George F. Will wrote a column last November 1 about the Carol Bond case. Carol learned her husband had impregnated her best friend and became, as you might expect, a wee bit upset. Carol put toxic chemicals into her friend’s car causing chemical burns on her thumb. She was charged by the federal government pursuant to legislation Congress passed to implement the 1993 Convention on the Prohibition of the Development, Production, Stockpiling and Use of Chemical Weapons and on Their Destruction. Will said: “the federal government did not intervene in the Bond case because her action threatened a distinctly federal interest. It intervened because it thought it could: Government’s will to power is an irresistible force until it meets an immoveable object — a court. Which is why our Constitution requires not judicial deference but active judicial engagement in defense of its liberty-protecting structure. And why the case of the mildly injured thumb matters so much.”
Will also noted a judge who concurred in the decision on her case called it: “a troublesome example of the federal government’s appetite for criminal lawmaking” (the federal criminal code includes more than 4,450 crimes). He hoped the Supreme Court would “clarify (indeed curtail) the contours of federal power” to intrude on local matters.”
The O’Brien case, if it is criminal at all, never should have gone to federal court.
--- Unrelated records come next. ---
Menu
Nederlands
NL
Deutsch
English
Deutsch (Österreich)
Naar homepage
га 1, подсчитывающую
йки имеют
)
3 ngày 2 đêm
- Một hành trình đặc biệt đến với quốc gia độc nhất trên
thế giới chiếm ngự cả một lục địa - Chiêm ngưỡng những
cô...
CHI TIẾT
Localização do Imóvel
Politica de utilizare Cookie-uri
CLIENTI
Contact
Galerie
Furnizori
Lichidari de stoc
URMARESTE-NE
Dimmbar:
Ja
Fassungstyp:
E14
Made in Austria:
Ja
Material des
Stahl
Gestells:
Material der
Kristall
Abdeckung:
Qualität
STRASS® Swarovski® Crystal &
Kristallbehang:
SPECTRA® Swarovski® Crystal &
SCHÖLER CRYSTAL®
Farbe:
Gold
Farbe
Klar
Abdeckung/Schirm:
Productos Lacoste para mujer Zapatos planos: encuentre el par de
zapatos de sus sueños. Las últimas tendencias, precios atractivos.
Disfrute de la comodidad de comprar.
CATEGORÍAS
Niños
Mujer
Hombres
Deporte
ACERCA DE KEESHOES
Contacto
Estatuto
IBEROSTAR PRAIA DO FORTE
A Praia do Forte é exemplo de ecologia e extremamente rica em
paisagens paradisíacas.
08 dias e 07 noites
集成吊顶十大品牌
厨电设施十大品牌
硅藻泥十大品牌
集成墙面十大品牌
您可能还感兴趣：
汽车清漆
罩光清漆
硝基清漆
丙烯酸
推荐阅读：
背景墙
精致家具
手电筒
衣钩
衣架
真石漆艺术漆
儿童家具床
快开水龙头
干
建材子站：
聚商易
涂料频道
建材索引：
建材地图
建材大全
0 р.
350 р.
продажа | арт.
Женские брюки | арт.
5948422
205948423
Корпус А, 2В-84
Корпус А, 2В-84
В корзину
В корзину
When you have to use the mail fraud statute to indict people without criminal records and who put nothing in their own pockets you have gone over the edge. Mail fraud, money laundering, obstruction of justice, are charges that can easily be brought. It is hoped in the Carol Bond case the Supreme Court will tell the federal prosecutors to stay out of the state’s business.
According to reports in the O’Brien case, Wyshak is up to his old trick of withholding evidence from the defendants. US District Court Judge F. Dennis Saylor IV who is handling the trial suggested Wyshak was trying “to make the defense scramble in a way on the eve before trial.” Wyshak fired back at him: “It’s the same motion, time and time and time again. The only thing that’s different is the name of the defendant.” In other words he’s usually hiding stuff until the last minute.
Wyshak was hardly bothered that some judge would object to his last minute chicanery of giving defendants documents he had sat on for a over a year despite his continuing obligation to do so. But he knew the judge would not do anything about it. It’d turn out Judge Saylor, another judge who was a former federal prosecutor, fell in line and caved to Wyshak.
Wyshak’s forte is trial by ambush. His act has traditionally been approved by the judges. He’s a good one to put in charge of a unit where others will learn from his example.